# Fume Hoods for Sale?



## johnboyrox (Oct 7, 2011)

http://www.purplewave.com/cgi-bin/mnlist.cgi?111011/category/LABORATORY-EQUIPMENT

These aren't too far down the road from me. Anyone have any opinions as to their usefulness? See any redflags?

(Feel welcome to bid yourself if you are interested. They're not mine.)


----------



## goldsilverpro (Oct 7, 2011)

If you plan on using any chemicals in it, NEVER buy a fume hood that is constructed of metal of any sort, including stainless steel.


----------



## johnboyrox (Oct 8, 2011)

Makes sense.
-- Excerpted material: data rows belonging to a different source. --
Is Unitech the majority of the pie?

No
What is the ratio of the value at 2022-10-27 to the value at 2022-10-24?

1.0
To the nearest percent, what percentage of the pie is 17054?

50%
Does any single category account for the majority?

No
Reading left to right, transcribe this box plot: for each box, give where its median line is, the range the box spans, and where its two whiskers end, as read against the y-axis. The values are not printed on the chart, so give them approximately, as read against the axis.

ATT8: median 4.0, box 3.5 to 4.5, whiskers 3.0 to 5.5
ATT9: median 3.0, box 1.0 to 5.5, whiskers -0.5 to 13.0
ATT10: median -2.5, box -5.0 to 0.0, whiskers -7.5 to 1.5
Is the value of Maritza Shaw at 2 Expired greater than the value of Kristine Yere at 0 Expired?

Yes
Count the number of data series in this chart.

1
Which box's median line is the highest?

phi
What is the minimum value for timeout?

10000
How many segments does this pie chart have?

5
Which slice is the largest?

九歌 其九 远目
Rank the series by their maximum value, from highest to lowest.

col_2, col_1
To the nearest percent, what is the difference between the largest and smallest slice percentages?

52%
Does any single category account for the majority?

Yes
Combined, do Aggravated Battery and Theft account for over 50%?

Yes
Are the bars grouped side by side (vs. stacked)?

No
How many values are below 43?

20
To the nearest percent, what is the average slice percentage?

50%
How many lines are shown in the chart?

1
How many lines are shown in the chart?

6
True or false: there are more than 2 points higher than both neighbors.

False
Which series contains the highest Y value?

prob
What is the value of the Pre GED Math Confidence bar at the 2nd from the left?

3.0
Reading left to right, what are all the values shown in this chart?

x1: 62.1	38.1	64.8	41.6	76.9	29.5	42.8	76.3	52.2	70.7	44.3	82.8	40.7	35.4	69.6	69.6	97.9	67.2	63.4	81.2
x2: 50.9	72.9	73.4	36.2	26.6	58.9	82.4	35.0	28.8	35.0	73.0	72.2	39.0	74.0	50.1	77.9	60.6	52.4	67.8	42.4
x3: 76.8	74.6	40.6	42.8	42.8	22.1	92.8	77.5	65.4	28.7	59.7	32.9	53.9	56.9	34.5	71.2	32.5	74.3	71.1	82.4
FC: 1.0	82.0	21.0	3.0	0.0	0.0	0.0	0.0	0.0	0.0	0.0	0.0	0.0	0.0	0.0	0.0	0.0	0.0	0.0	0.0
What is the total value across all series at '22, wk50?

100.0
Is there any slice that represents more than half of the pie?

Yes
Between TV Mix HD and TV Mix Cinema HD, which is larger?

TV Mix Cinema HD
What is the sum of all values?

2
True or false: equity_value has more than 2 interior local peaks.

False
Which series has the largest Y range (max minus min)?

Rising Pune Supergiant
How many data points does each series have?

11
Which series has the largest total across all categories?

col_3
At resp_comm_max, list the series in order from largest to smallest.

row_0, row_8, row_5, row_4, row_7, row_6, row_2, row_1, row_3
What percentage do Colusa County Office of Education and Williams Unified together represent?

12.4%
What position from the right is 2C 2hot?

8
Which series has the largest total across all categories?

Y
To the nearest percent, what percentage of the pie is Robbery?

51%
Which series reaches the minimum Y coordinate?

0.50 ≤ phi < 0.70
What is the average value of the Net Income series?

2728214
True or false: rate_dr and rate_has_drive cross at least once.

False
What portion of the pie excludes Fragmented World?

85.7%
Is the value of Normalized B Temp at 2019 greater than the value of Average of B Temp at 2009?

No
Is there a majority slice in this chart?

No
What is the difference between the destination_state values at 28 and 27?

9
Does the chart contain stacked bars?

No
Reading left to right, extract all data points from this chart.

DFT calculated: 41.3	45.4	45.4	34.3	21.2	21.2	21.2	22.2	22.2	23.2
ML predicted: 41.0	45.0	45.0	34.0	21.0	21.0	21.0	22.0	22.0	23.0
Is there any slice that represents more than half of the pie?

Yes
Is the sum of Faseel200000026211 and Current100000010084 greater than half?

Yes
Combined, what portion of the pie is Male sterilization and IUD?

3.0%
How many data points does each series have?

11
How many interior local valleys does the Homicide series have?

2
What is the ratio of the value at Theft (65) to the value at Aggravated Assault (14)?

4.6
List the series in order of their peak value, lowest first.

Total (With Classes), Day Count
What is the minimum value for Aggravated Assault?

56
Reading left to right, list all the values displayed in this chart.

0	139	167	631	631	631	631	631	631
I thought the one in the middle said it was made from Asbestos panels, but it looks like there's painted metal skins inside as well.


----------



## Golddigger Greg (Aug 20, 2012)

goldsilverpro said:


> If you plan on using any chemicals in it, NEVER buy a fume hood that is constructed of metal of any sort, including stainless steel.


Is there any coating(s) that I can easily apply to a SS restaurant hood that I got for free so I can use it, or should I just save the trouble and keep it for a furnace hood?


----------



## Harold_V (Aug 26, 2012)

Don't waste your time trying to teach a pig to sing. In spite of your best attempts, coated stainless will corrode, somewhere. At best, you'll buy more time, but the hood will pay the price of being used improperly. If you have need for a hood that won't corrode under normal circumstances (like for a melting furnace, as you suggested), use the stainless hood for that purpose. 

GSP said it best. Metallic hoods have no place in the refinery, if they are exposed to acids. 

Harold


----------



## Golddigger Greg (Aug 26, 2012)

I'll keep the hood for the furnace, and build a proper fume cabinet with the money I save by not paying a voice coach. :wink: Thanks!


----------